## Aufgabendetails
Gib aus dem Textauszug über den Umgang der bürgerlichen Parteien mit Kritik den Abschnitt wortgetreu aus. Fang bei den Worten "Gerade wenn und" an und hör nach "Teufelskreis ohne Entrinnen." auf.

## Textauszug
------------

Fachlich auf schwachen Füßen stehend, nutzen die bürgerlichen Parteien dann die üblicher Weise in einem anderen politischen Spektrum anzutreffende Methode der Diffamierung des Gegners. Gleichgültig, in welchen grundlegenden Politikbereichen andere Meinungen vertreten wurden, der sachliche Diskurs, der die Schwäche eigener Positionen verdeutlicht hätte, wurde durch persönliche Diskreditierung und Ausgrenzung des Gegners umschifft.

Gerade wenn und weil die sachliche Auseinandersetzung mit Kritik aber fehlt, ist eine Verbesserung nicht möglich. Damit tendiert die Lernfähigkeit gegen Null, es wird unbeirrbar weiter verfahren wie zuvor. Die Unbeirrbarkeit und Unbelehrbarkeit auch bei Verhaltensweisen, die sich als erkennbar falsch herausgestellt haben, ist mittlerweile ein Markenzeichen der herrschenden politischen Klasse, welches durch die nur punktuelle Kritik einer ansonsten jubelnden Medienlandschaft verstärkt wird. Es ist ein Teufelskreis ohne Entrinnen.

------------

## Bereitgestellte Daten
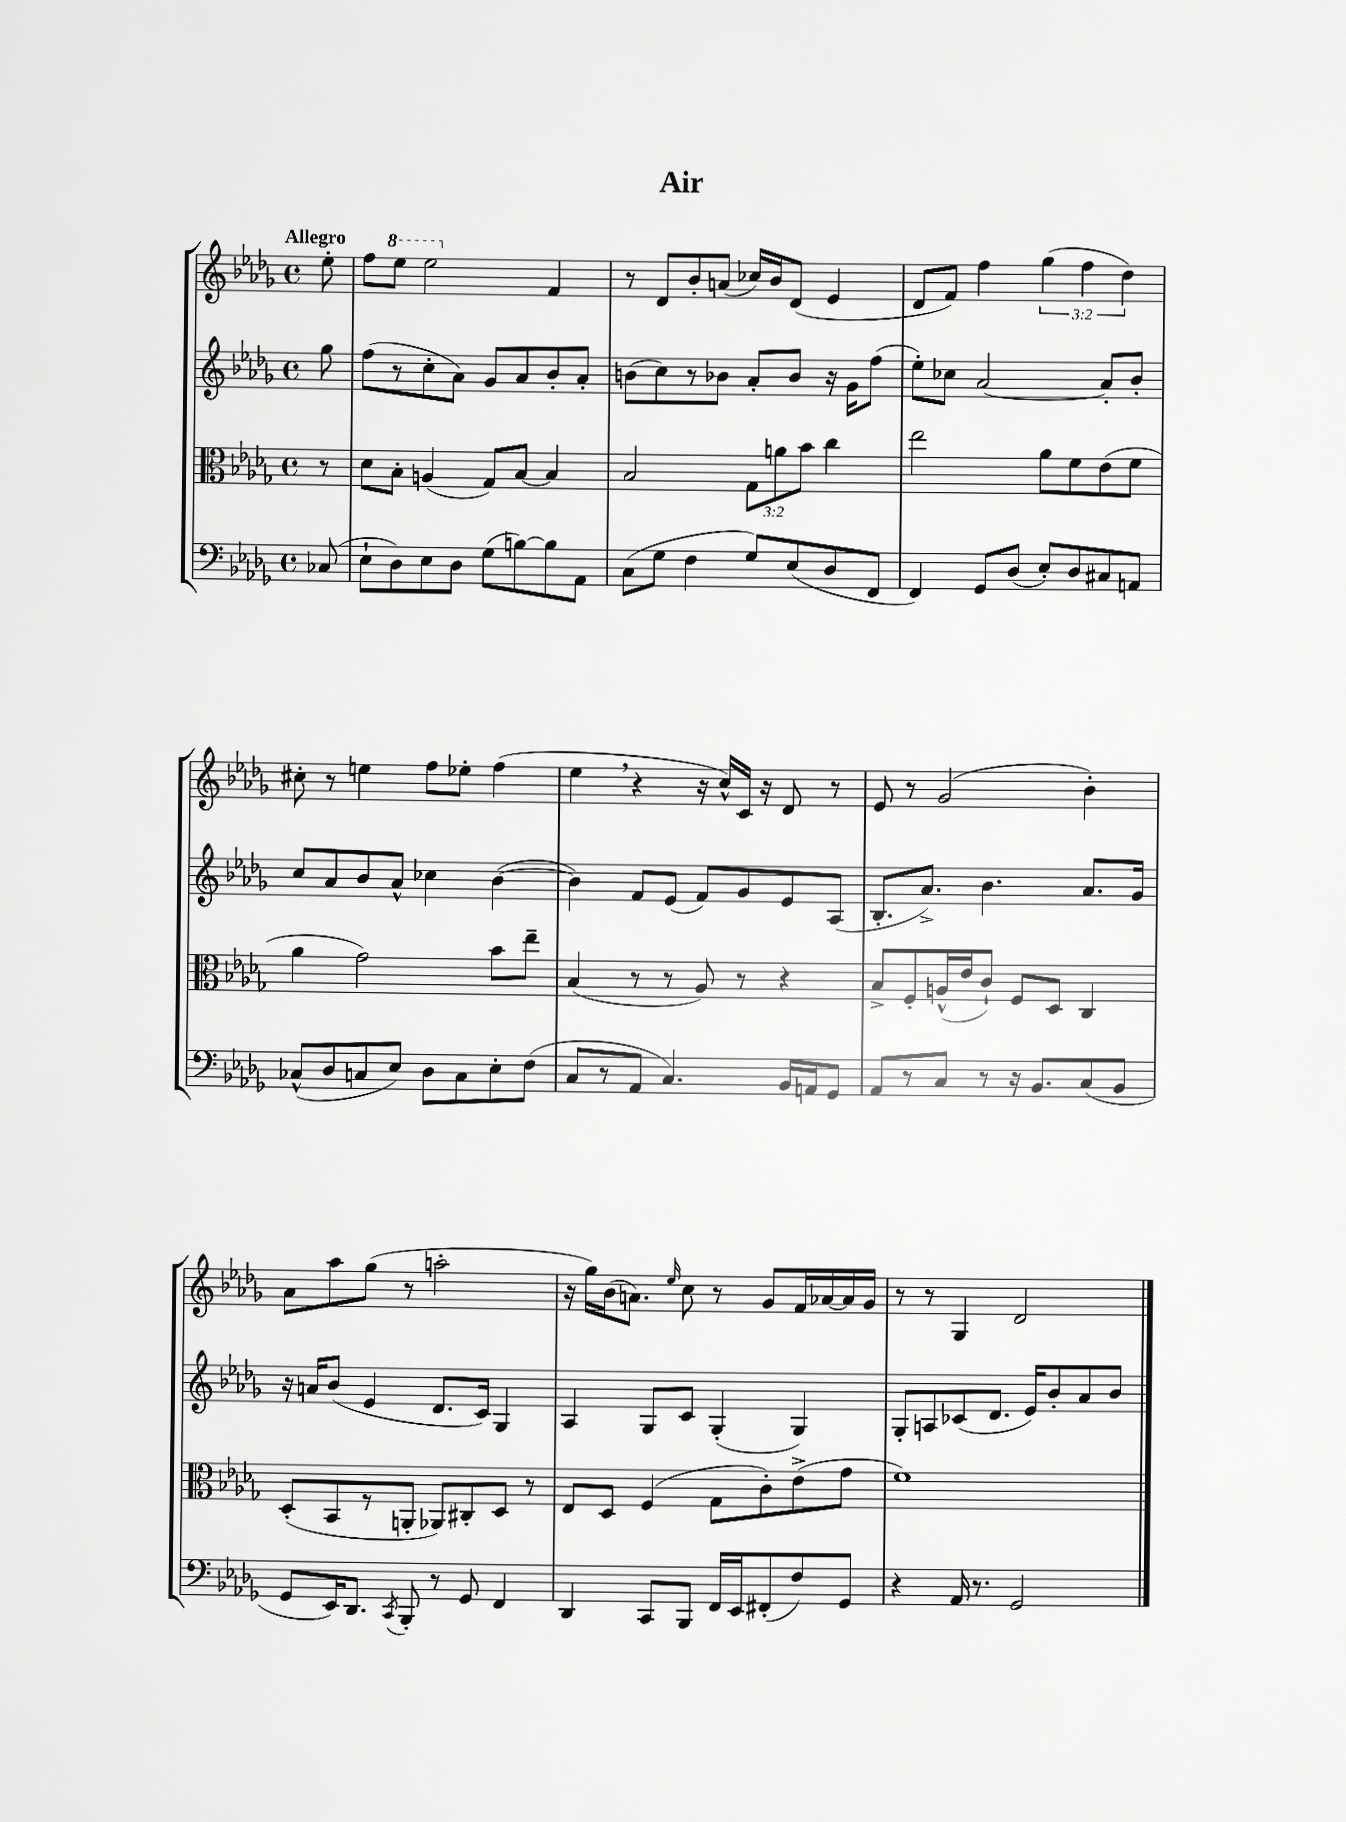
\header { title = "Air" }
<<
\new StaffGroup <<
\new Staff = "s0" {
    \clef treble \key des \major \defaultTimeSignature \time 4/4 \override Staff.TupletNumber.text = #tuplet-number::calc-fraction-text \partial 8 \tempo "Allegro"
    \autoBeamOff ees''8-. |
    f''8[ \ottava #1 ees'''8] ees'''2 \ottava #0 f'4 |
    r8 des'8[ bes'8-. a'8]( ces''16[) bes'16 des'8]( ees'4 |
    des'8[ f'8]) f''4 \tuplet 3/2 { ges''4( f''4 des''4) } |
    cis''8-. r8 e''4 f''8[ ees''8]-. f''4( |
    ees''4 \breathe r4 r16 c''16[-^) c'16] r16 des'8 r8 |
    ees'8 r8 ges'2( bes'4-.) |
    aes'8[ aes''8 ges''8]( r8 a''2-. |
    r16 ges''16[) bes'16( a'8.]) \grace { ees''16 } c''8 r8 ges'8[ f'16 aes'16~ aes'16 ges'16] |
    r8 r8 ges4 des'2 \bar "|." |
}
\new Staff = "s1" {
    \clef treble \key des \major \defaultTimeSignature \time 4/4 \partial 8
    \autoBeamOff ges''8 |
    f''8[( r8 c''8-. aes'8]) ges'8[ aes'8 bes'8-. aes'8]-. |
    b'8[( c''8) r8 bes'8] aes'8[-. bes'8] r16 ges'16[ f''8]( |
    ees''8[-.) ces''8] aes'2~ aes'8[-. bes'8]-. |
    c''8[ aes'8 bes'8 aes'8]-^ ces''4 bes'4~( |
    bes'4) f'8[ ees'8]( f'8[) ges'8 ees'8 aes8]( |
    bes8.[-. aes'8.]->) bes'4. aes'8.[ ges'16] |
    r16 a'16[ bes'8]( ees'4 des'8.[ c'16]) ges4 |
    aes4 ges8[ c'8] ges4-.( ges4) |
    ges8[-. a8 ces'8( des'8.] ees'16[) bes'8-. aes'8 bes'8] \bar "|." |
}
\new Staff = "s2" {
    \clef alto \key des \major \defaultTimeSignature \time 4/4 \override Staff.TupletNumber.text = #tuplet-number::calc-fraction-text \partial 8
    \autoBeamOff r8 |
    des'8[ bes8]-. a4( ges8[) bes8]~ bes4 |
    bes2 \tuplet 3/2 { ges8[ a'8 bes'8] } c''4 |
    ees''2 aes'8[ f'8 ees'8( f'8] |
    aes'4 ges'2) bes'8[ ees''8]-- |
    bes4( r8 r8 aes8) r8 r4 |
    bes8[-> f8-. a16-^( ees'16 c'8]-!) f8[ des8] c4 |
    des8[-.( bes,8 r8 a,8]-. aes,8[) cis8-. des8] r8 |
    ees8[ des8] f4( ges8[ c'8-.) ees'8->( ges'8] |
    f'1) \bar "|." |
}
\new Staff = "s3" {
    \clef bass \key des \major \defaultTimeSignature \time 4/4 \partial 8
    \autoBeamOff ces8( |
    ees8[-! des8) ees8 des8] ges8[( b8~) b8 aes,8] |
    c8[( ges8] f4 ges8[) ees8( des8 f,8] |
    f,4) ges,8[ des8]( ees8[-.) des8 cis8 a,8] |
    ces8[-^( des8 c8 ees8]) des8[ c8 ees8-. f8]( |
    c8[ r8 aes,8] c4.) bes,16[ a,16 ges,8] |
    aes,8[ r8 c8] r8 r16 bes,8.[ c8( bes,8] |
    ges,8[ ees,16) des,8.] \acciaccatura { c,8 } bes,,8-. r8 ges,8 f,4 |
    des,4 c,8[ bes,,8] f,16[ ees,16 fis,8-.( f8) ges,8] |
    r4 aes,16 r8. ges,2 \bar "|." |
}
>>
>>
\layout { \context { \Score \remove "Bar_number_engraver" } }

------------

## Richtige Antwort
Gerade wenn und weil die sachliche Auseinandersetzung mit Kritik aber fehlt, ist eine Verbesserung nicht möglich. Damit tendiert die Lernfähigkeit gegen Null, es wird unbeirrbar weiter verfahren wie zuvor. Die Unbeirrbarkeit und Unbelehrbarkeit auch bei Verhaltensweisen, die sich als erkennbar falsch herausgestellt haben, ist mittlerweile ein Markenzeichen der herrschenden politischen Klasse, welches durch die nur punktuelle Kritik einer ansonsten jubelnden Medienlandschaft verstärkt wird. Es ist ein Teufelskreis ohne Entrinnen.